If you are unable to paste text into the text box (where currenty there is some text about an Iraqi official), try a different browser.

• Compute the PageRank of each node by typing g.nodes.pagerank
• Color by PageRank colorize(pagerank,green,yellow)
• Compute the indegree g.nodes.indegree
• Size the nodes by indegree resizeLinear(indegree,minsize,maxsize) (you are choosing minsize and maxsize)
1. Turn in an image of your network.
2. Point out a node that has high PageRank but low indegree. Explain qualitatively how this came about.

You can also use the GUESS toolbar pageranktoolW.py, if you'd like to see how the algorithm converges.

LexRank (4 points)

Select a piece of text (10-20 sentences) that you would like to summarize and paste it in the appropriate box of the LexRank demo.

If you are unable to paste text into the text box (where currenty there is some text about an Iraqi official), try a different browser.

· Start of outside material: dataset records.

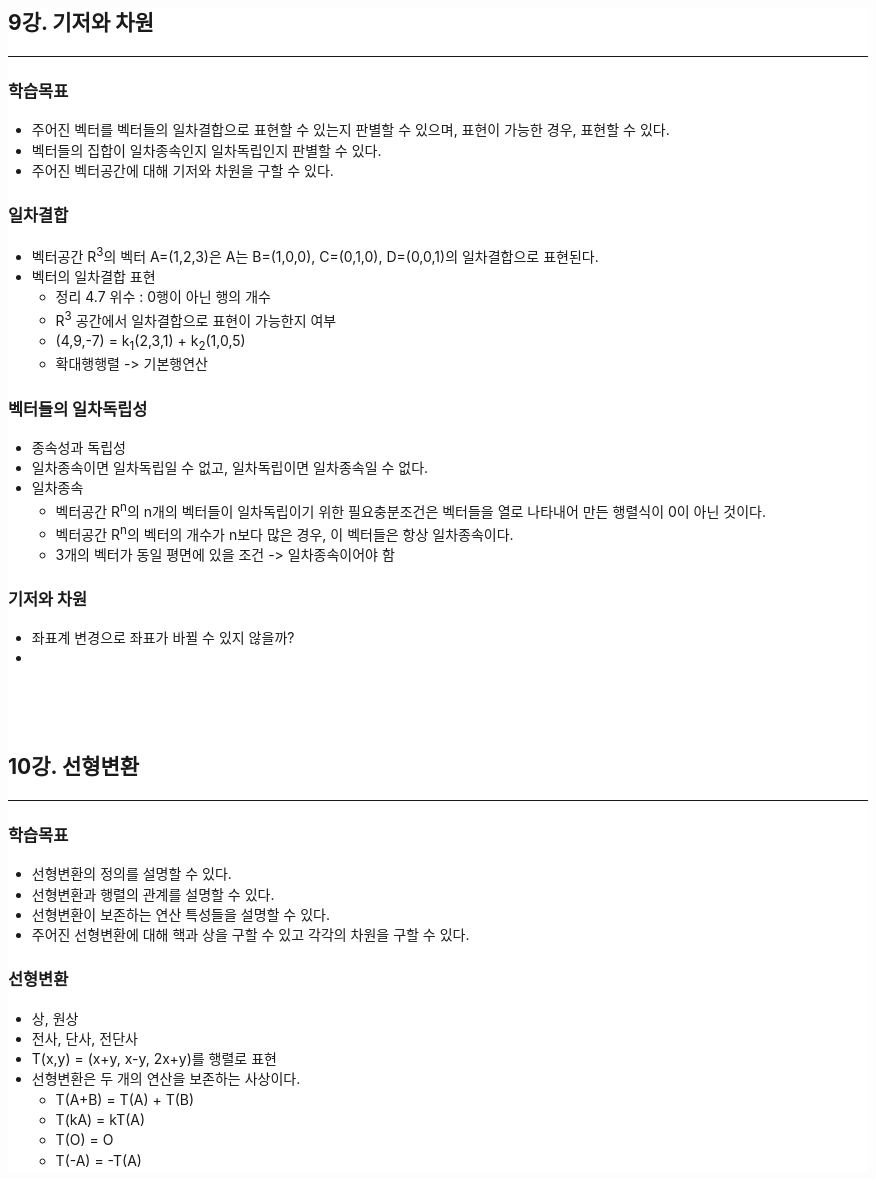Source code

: 



## 9강. 기저와 차원
<hr>

### 학습목표
+ 주어진 벡터를 벡터들의 일차결합으로 표현할 수 있는지 판별할 수 있으며, 표현이 가능한 경우, 표현할 수 있다.
+ 벡터들의 집합이 일차종속인지 일차독립인지 판별할 수 있다.
+ 주어진 벡터공간에 대해 기저와 차원을 구할 수 있다.

### 일차결합
+ 벡터공간 R<sup>3</sup>의 벡터 A=(1,2,3)은 A는 B=(1,0,0), C=(0,1,0), D=(0,0,1)의 일차결합으로 표현된다.
+ 벡터의 일차결합 표현
  + 정리 4.7 위수 : 0행이 아닌 행의 개수
  + R<sup>3</sup> 공간에서 일차결합으로 표현이 가능한지 여부
  + (4,9,-7) = k<sub>1</sub>(2,3,1) + k<sub>2</sub>(1,0,5)
  + 확대행행렬 -> 기본행연산

### 벡터들의 일차독립성
+ 종속성과 독립성
+ 일차종속이면 일차독립일 수 없고, 일차독립이면 일차종속일 수 없다.
+ 일차종속
  + 벡터공간 R<sup>n</sup>의 n개의 벡터들이 일차독립이기 위한 필요충분조건은 벡터들을 열로 나타내어 만든 행렬식이 0이 아닌 것이다.
  + 벡터공간 R<sup>n</sup>의 벡터의 개수가 n보다 많은 경우, 이 벡터들은 항상 일차종속이다.
  + 3개의 벡터가 동일 평면에 있을 조건 -> 일차종속이어야 함

### 기저와 차원
+ 좌표계 변경으로 좌표가 바뀔 수 있지 않을까?
+ 
<br><br>






## 10강. 선형변환
<hr>

### 학습목표
+ 선형변환의 정의를 설명할 수 있다.
+ 선형변환과 행렬의 관계를 설명할 수 있다.
+ 선형변환이 보존하는 연산 특성들을 설명할 수 있다.
+ 주어진 선형변환에 대해 핵과 상을 구할 수 있고 각각의 차원을 구할 수 있다.

### 선형변환
+ 상, 원상
+ 전사, 단사, 전단사
+ T(x,y) = (x+y, x-y, 2x+y)를 행렬로 표현
+ 선형변환은 두 개의 연산을 보존하는 사상이다.
  + T(A+B) = T(A) + T(B)
  + T(kA) = kT(A)
  + T(O) = O
  + T(-A) = -T(A)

1. There are two parameters you can vary:
• the cosine similarity threshold determines how similar two sentences have to be in order to share and edge.
• the salience threshold determines how high a sentence's PageRank has to be in order for that sentence to be included in the summary.
Vary the cosine similarity threshold and record the most salient sentence. Does the most salient sentence change as you vary the threshold?
2. Accordingly, report on a cosine similarity threshold that gave you the best result (if applicable).
3. Compare the 1 sentence summary to the 2 or 3-sentence summary. In your opinion, how much do the 2nd and 3rd sentences add (in terms of adding more information).
4. Would you have chosen them, or a different sentence? Relate your answer to the structure of the lexical similarity graph.